> _SOURCE PASSAGE_
A formal announcement on the issue could come as early as next week, a spokesman said Monday.

The change would leave it up the organisations that sponsor Scout programs to decide whether to accept gays people. However, more than one-third of Scout programs are sponsored by religious groups that oppose homosexuality, so it is unlikely those programs will accept gay members.

The potential change in policy is encouraging to Rob Breymaier, 42, of Oak Park, who returned his Eagle Scout pin — Scouting’s highest honour — last year to protest the ban on gays.

“I would probably re-join, and I would want my pin back,” Breymaier said. “My pin was being sent to them for safekeeping until they made the right decision.”

Breymaier, who is not gay, created an alternative group, Ranger Scouts, that doesn’t discriminate against gays.

“If this is what I think it is, that at the national level there will no longer be a discriminatory policy, yes it would allow me to return,” he said. “And allow my son to join.”

Charles Dobbins, CEO of Boy Scouts of America’s Chicago Area Council said he had been given a heads up on the possible change but had not been consulted. “We will support any decisions they come up with,” Dobbins said.

The Boy Scouts, which celebrated its 100th anniversary in 2010, has long excluded gays and atheists. A spokesman said a change in the policy toward atheists was not being considered, and that the group continued to view “duty to God” as one of its basic principles.

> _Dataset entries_

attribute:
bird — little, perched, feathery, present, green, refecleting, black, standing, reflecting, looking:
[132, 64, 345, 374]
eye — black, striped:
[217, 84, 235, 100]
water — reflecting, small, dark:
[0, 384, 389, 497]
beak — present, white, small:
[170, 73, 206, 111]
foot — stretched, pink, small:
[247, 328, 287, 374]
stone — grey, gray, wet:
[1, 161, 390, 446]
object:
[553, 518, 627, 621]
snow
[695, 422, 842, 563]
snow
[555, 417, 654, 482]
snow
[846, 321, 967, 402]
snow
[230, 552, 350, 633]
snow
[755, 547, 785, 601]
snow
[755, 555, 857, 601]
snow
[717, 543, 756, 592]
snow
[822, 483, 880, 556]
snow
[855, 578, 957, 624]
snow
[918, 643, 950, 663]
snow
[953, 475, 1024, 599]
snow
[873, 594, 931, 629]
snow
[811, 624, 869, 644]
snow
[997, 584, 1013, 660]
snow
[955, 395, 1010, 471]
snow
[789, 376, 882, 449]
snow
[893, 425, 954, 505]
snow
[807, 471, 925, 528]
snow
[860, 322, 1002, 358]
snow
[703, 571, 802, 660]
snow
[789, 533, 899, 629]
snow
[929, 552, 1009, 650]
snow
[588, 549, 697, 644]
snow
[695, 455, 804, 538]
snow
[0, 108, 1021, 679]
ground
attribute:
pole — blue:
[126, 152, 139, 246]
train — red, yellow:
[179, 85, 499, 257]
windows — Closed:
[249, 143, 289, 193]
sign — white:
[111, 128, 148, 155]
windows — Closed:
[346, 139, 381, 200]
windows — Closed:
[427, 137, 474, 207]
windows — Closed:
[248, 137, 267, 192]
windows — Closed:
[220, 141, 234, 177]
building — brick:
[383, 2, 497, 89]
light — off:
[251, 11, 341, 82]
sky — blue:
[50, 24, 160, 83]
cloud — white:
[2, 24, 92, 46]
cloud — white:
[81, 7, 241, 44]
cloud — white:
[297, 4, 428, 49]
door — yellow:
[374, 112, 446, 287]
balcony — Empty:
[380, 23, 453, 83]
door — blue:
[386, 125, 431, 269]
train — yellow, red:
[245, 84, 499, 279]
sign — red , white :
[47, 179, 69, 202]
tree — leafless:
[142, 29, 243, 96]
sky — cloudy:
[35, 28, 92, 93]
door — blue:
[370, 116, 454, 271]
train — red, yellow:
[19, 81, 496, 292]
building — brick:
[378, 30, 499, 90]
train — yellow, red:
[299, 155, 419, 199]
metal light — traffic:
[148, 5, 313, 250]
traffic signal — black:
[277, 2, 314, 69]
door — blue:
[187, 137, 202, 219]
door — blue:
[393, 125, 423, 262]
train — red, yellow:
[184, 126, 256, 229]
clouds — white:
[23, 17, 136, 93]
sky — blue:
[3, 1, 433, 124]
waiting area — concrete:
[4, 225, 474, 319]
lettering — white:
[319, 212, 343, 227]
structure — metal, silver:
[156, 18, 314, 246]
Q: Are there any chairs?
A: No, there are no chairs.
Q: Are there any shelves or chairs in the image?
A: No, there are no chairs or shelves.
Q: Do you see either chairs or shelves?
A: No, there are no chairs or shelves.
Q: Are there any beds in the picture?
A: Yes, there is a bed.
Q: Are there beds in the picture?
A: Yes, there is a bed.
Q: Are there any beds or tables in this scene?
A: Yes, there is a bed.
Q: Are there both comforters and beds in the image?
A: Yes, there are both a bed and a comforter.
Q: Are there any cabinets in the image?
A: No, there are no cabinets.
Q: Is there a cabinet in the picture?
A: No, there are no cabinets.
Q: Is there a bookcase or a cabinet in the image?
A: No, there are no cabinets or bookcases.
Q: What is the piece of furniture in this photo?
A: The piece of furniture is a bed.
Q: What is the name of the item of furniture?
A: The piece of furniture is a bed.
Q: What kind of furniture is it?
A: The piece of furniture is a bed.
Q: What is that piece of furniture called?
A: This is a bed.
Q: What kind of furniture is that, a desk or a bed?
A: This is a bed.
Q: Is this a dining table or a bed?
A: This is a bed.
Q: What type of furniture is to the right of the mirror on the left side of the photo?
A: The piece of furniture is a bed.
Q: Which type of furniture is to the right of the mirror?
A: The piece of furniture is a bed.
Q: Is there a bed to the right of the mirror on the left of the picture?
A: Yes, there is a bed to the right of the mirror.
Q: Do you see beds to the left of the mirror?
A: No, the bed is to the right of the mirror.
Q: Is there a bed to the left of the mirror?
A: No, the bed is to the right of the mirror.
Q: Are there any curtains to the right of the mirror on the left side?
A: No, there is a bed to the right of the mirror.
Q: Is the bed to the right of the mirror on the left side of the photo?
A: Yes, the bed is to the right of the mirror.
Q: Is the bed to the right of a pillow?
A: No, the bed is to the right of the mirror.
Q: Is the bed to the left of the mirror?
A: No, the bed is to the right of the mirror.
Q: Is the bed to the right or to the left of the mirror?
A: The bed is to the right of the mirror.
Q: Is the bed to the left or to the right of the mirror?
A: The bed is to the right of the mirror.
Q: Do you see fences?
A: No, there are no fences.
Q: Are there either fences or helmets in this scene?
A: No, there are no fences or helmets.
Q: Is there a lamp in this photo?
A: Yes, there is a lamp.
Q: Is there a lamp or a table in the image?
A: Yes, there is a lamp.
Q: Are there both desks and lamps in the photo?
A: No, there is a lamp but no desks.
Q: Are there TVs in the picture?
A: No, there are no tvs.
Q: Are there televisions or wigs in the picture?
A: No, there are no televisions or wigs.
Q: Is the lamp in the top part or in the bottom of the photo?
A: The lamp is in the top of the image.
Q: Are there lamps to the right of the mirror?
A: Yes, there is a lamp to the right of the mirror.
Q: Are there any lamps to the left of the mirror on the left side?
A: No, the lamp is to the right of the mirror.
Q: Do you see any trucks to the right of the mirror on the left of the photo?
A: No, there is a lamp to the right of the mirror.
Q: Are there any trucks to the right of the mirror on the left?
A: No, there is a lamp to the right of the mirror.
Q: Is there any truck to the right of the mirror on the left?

> _QUESTIONS_
**1.** Using the Boy Scouts article, say whether each statement agrees with it, answering yes or no and quoting the words that decide it: (a) Breymaier gave back his Eagle Scout pin as a protest against the ban on gays. (b) Dobbins was consulted about the possible change. (c) A change in the policy toward atheists is under consideration.
**2.** Reproduce the Boy Scouts article word for word, from "The potential change" to "ban on gays.".

> _NUMBERED ANSWERS_
**1.**
(a) Yes: "returned his Eagle Scout pin — Scouting’s highest honour — last year to protest the ban on gays"
(b) No: "had been given a heads up on the possible change but had not been consulted"
(c) No: "a change in the policy toward atheists was not being considered"

**2.**
The potential change in policy is encouraging to Rob Breymaier, 42, of Oak Park, who returned his Eagle Scout pin — Scouting’s highest honour — last year to protest the ban on gays.